Thinking About Becoming a Court Reporter? Here’s What You Should Know About the Profession

Court reporting louisville

If you’re interested in the legal system and reporting, one interesting potential job you could seek out is that of a court reporter. Court reporters are an important part of the legal proceedings that take place every day in a courtroom. From local courtrooms, all the way up to the Supreme Court, court reporters are at the forefront, recording the legal proceedings for reference, history, and documentation. Judges, litigators, and lawyers may all refer back to the transcriptions recorded by a court reporter at some point, so accuracy is crucial. Court reporters must strive for a high bar of excellence and quality work at all times. There’s usually a strenuous certification process, regulated by one of three main court reporting associations. However, the work is often fascinating and you can be privy to some major decisions that affect the history of law and society as a whole.
What are the Duties of a Court Reporter?
A court reporter’s job is to provide a comprehensive record of what goes on in a court. A court reporter may often use a stenotype machine to capture the legal proceedings, or simply type the proceedings as they occur. The court reporter attends depositions, hearings, proceedings, or other legal events that need a written transcript. They’re responsible for taking down spoken dialogue and must be familiar with specialized equipment, such as stenography machines, video and audio recording devices, and microphones.
Their transcriptions become part of the permanent record and their documentation is often referred to while the case is still open. However, if a case re-opened, challenged, or otherwise appealed, their transcription may be gone over to understand what happened in the original hearing and case.
What Do Jobs Look Like For Court Reporters?

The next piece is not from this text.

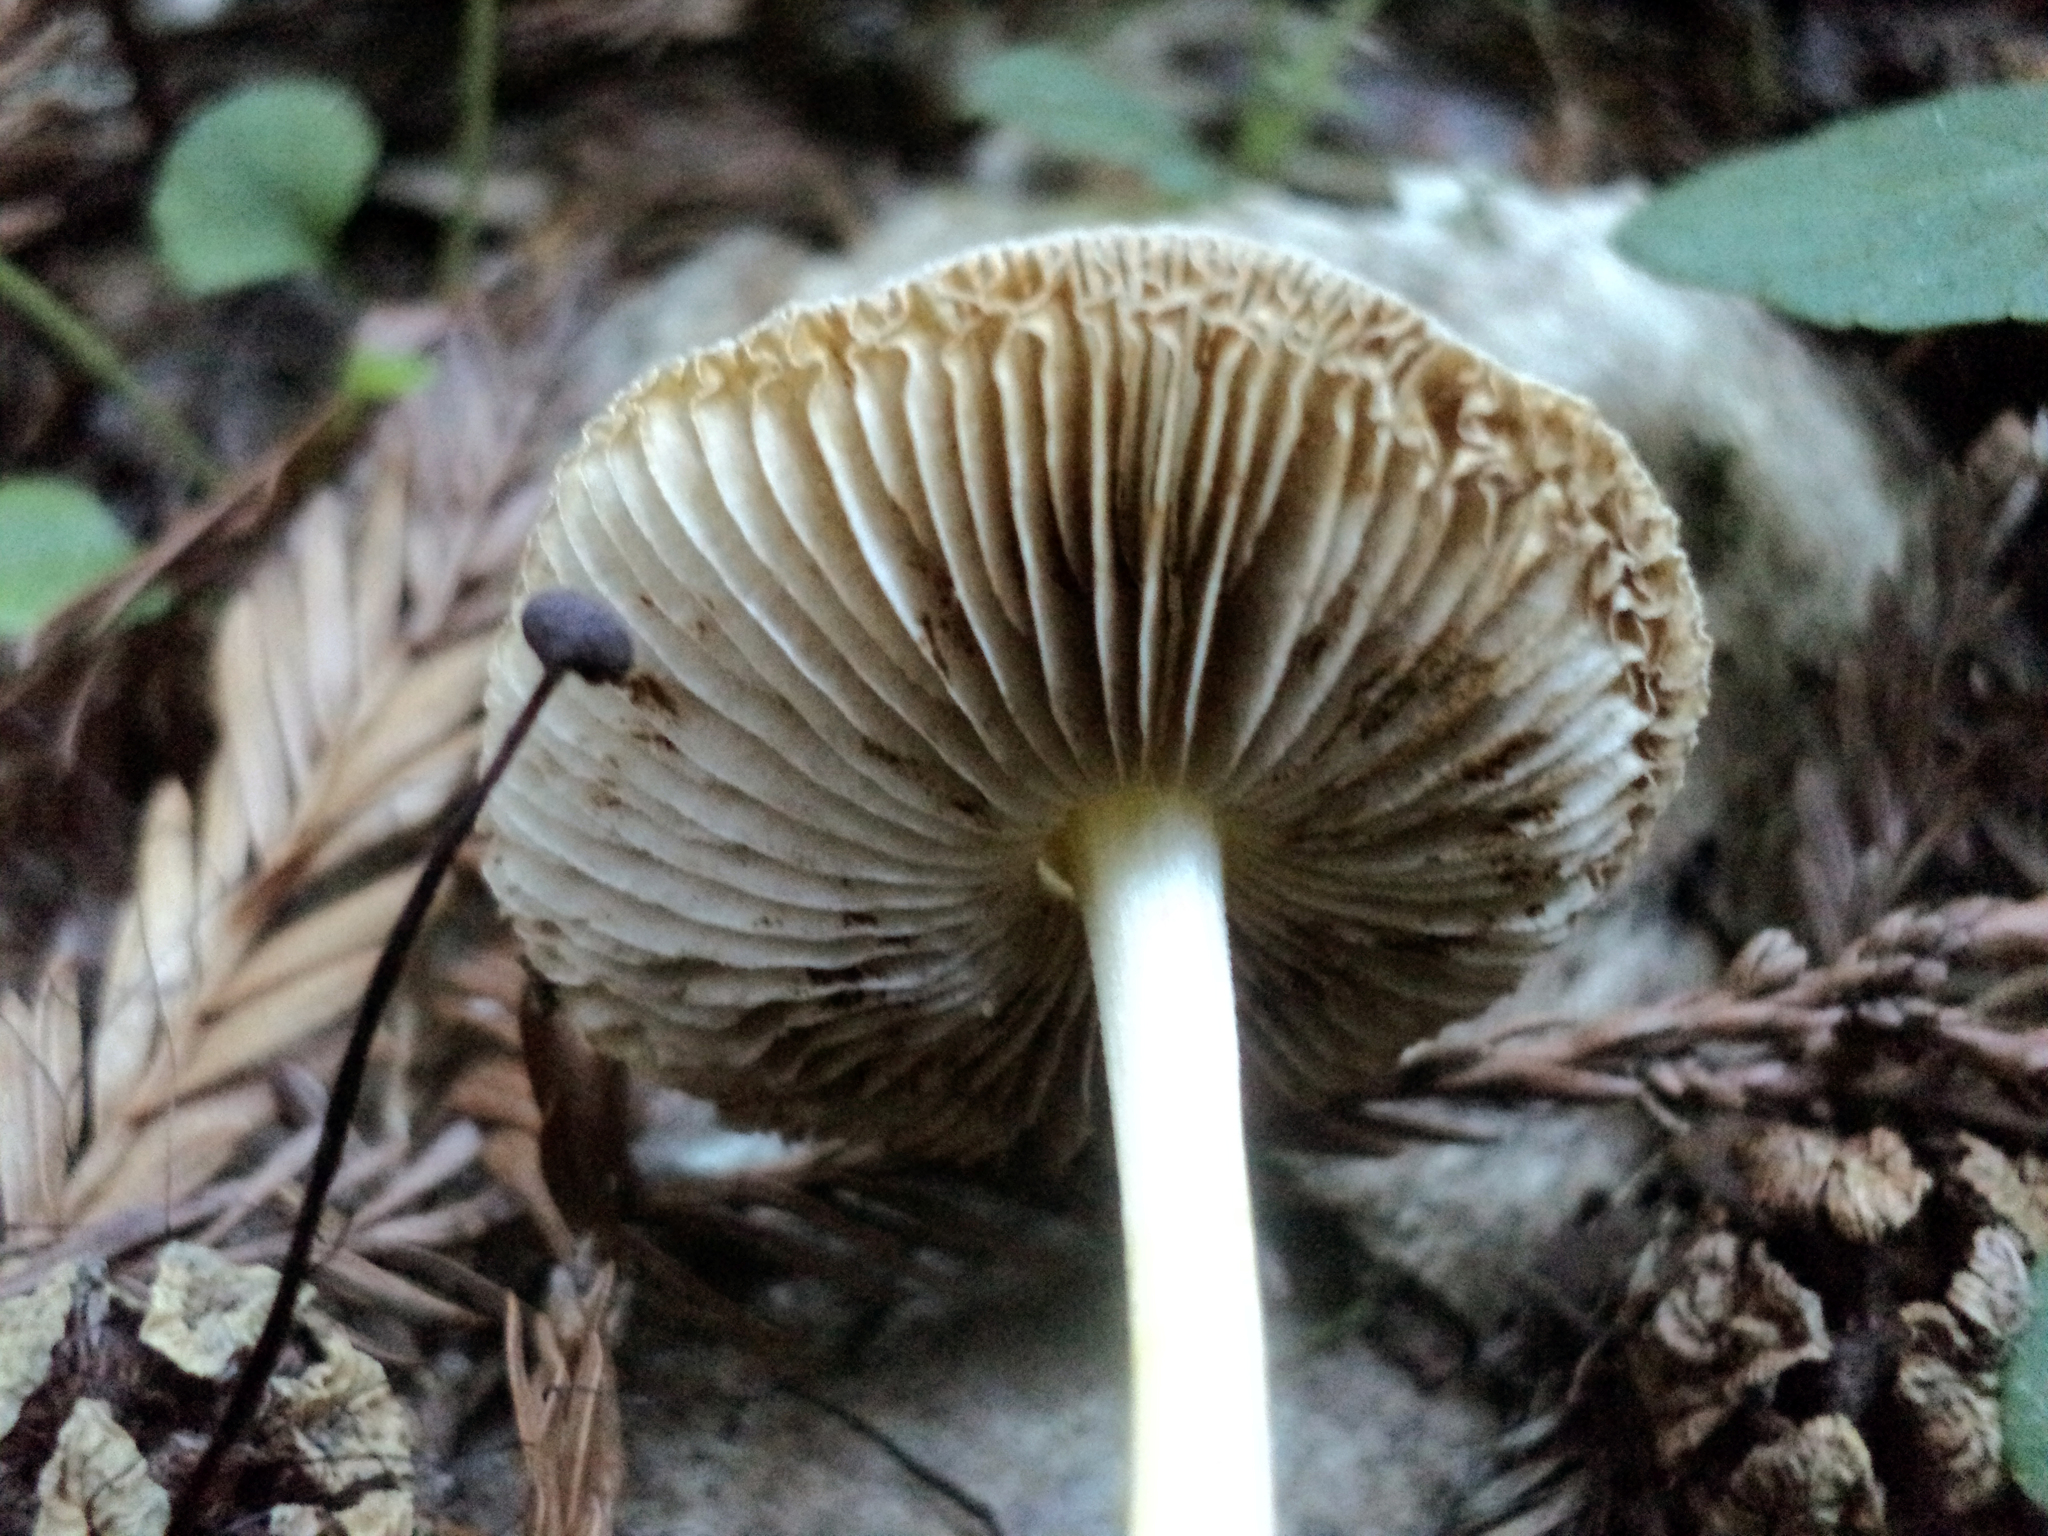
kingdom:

Belonging to one of the three national court reporting associations in the United States is almost mandatory to get a good job and to be certified. The three associations are The National Court Reporters Association (NCRA), the National Verbatim Reporters Association (NVRA), and the American Association of Electronic Reporters and Transcribers (AAERT). NCRA court reporting, for example, is held to a high standard and if you can say that you’ve done NCRA court reporting, it looks excellent on your resume. They represent about 20,000 stenographers in the United States.
It’s estimated that between 2012 to 2022, court reporter jobs are supposed to go up by 10%, so NCRA court reporting may be at an all time high.

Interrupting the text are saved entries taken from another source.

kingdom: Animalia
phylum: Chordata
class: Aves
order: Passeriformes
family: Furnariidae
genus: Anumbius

What Do Court Reporters Have to Do In Order to Become Certified?
If you’re doing NCRA court reporting, the standards by which you were tested or received your certification may be different than someone who received certification through the AAERT, for example. However, there are some main qualifications that all court reporters must meet.
These qualifications are generally that a court reporter must be able to take down 225 testimony words a minute, 200 jury charge words per minute, and 180 literary words per minute and have a 95% accuracy rate throughout. Indeed, the National Court Reporters Association has a minimum typing speed of 225 words per minute.
A student must prepare for the court reporter program — usually you’re asked to buy your own manual stenotype machine and in some cases, a model computerized writer for CART (Communications Access Realtime Reporting) classes. Entrance exams are usually required to even get into the program — these are in English and typing.
The court reporting program and certification process itself can take around 33 months and students spend around 15 hours (at minimum) transcribing the spoken word to maximize their skills. They must master shorthand, have a clear and comprehensive knowledge of English grammar, spelling, and punctuation, transcription, legal studies, conducting research properly, and often medical and legal terminology. They must also be comfortable in using different types of technology in the courtroom to best provide a clear and quality transcription.
Becoming a court reporter is no joke — you must have a fairly specific skill set and field of knowledge, be able to hand pressure well, and a sense of precision and accuracy.